Das Theatrium, der zentrale Veranstaltungsbereich der Aida-Schiffe, das sich über die Decks 9 bis 11 erstreckt, ist für die Vergoldungsarbeiten eingerüstet. Es riecht nach Farbe und Kleber für die Teppichböden, Wände werden abgeschliffen. Noch ist die Bühne vollgestellt mit Maschinen und Werkzeugkisten der Polsterer.
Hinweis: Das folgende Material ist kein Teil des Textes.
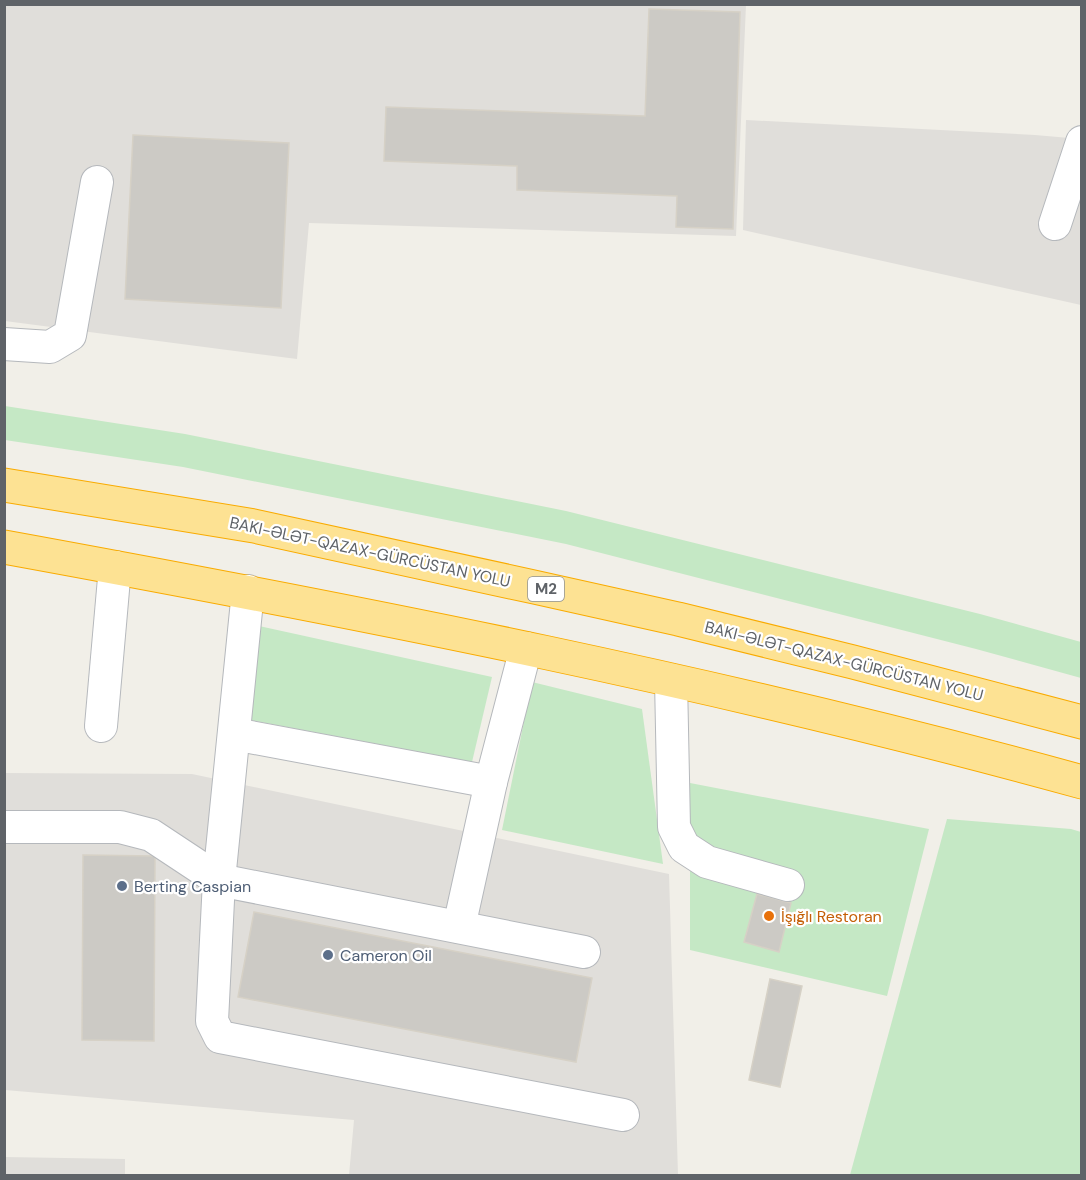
<svg xmlns="http://www.w3.org/2000/svg" width="1086" height="1180" viewBox="0 0 1086 1180" font-family="'DM Sans',sans-serif">
<style>
.industrial{fill:#e0deda}
.green{fill:#c5e8c5}
.building{fill:#cccac5;stroke:#d6d1c6;stroke-width:1.5}
.lines{fill:none;stroke-linecap:round;stroke-linejoin:round}
.minor-casing{stroke:#b5b8bc;stroke-width:34}
.highway-casing{stroke:#f9ab00;stroke-width:35}
.minor{stroke:#fff;stroke-width:32}
.highway{stroke:#fde293;stroke-width:33}
.service-dot{fill:#5c6f8a;stroke:#fff;stroke-width:2}
.food-dot{fill:#e8710a;stroke:#fff;stroke-width:2}
.labels{text-anchor:middle;dominant-baseline:central;stroke-width:4.5;stroke-linejoin:round;paint-order:stroke}
.shield{fill:#fff;stroke:#8f9295;stroke-width:1.5}
.shield-label{font-size:15px;font-weight:bold;fill:#5f6368}
.street-label{font-size:16px;fill:#5f6368;stroke:#fff}
.service-label{font-size:16px;fill:#4e5e75;stroke:#fff;text-anchor:start}
.food-label{font-size:16px;fill:#c56008;stroke:#fff;text-anchor:start}
</style>
<rect width="100%" height="100%" fill="#f1efe8"/>
<g class="industrial">
<polygon points="5,5 746,5 736,236 309,223 297,359 5,321"/>
<polygon points="746,120 1035,135 1081,139 1081,305 743,230"/>
<polygon points="4,773 192,774 669,874 678,1175 349,1175 354,1120 5,1090"/>
<polygon points="5,1157 125,1159 125,1175 5,1175"/>
</g>
<g class="green">
<polygon points="5,406 185,434 566,511 980,614 1081,642 1081,678 976,649 566,544 183,467 5,440"/>
<polygon points="259,626 492,677 472,762 250,720"/>
<polygon points="532,682 642,709 663,864 502,830"/>
<polygon points="690,783 929,829 887,996 690,950"/>
<polygon points="947,819 1071,829 1081,832 1081,1175 850,1175"/>
</g>
<g class="building">
<polygon points="649,9 740,12 733,229 676,227 677,196 517,190 517,166 384,161 386,107 645,116"/>
<polygon points="133,135 289,143 281,308 125,299"/>
<polygon points="83,855 155,856 154,1041 82,1040"/>
<polygon points="757,894 791,903 779,952 744,942"/>
<polygon points="254,912 592,978 576,1062 238,997"/>
<polygon points="770,979 802,986 780,1087 749,1080"/>
</g>
<g class="lines">
<defs>
<g id="minor">
<polyline points="1055,224 1082,142"/>
<polyline points="4,344 50,347 70,335 97,182"/>
<polyline points="248,591 219,880 212,1021 220,1037 623,1115"/>
<polyline points="671,680 674,827 684,847 707,862 788,885"/>
<polyline points="101,726 115,567"/>
<polyline points="234,734 491,782"/>
<polyline points="4,827 120,827 151,835 219,880 584,952"/>
<polyline points="459,927 491,782 526,648"/>
</g>
<g id="highway">
<polyline points="4,485 254,526 534,587 678,619 853,662 1082,722"/>
<path d="M4 547C366 613 727 684 1082 782"/>
</g>
</defs>
<use href="#minor" class="minor-casing"/>
<use href="#highway" class="highway-casing"/>
<use href="#minor" class="minor"/>
<use href="#highway" class="highway"/>
</g>
<g class="service-dot">
<circle cx="122" cy="886" r="6"/>
<circle cx="328" cy="955" r="6"/>
</g>
<circle class="food-dot" cx="769" cy="916" r="6"/>
<g class="labels">
<rect class="shield" x="528" y="577" width="36" height="24" rx="4.5"/>
<g class="shield-label">
<text x="546" y="589">M2</text>
</g>
<g class="street-label">
<text transform="translate(370 552) rotate(12)">BAKI-ƏLƏT-QAZAX-GÜRCÜSTAN YOLU</text>
<text transform="translate(844 661) rotate(14)">BAKI-ƏLƏT-QAZAX-GÜRCÜSTAN YOLU</text>
</g>
<g class="service-label">
<text x="134" y="886">Berting Caspian</text>
<text x="340" y="955">Cameron Oil</text>
</g>
<g class="food-label">
<text x="781" y="916">İşığlı Restoran</text>
</g>
</g>
<rect width="1086" height="1180" fill="none" stroke="#5f6368" stroke-width="12"/>
</svg>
Es wird mehr Sitzbereiche mit Lehnen und Couches geben sowie eine diskretere Farbgebung. „Nicht mehr das Kunterbunte der 90er-Jahre“, so Stefan Weder.
Besonders in den Restaurants wird gewerkelt. Auf Deck 11 entstehen unter anderem das Restaurant „East Fusion“, die „Tokyo Bar“ und das „French Kiss“. Zudem wird das von „Aida Nova“ und „Aida Cosma“ bekannte Buffet-Restaurant „Yacht-Club“ auf den modernisierten Schiffen eingeführt.
Einige bekannte Bereiche erhalten neue Namen und Konzepte. Aus der „Anytime Bar“ wird der „Ocean Club“, die bisherige Sushi Bar wird zur Tapas Bar, die „Aida Lounge“ künftig zur „Panorama Lounge und Bar“.
Besonders im Spa-Bereich wird das neue Farbkonzept deutlich: Mehr Beige- und Grüntöne wie auf den neueren Schiffen und zwei neue Wellness-Suiten pro Schiff. Zudem erweitert Aida das Angebot im höherpreisigen Kabinensegment: Teilweise werden zwei Balkonkabinen zu größeren Suiten zusammengelegt. Gäste dieser Kategorie erhalten Zugang zu zusätzlichen, exklusiven Bereichen.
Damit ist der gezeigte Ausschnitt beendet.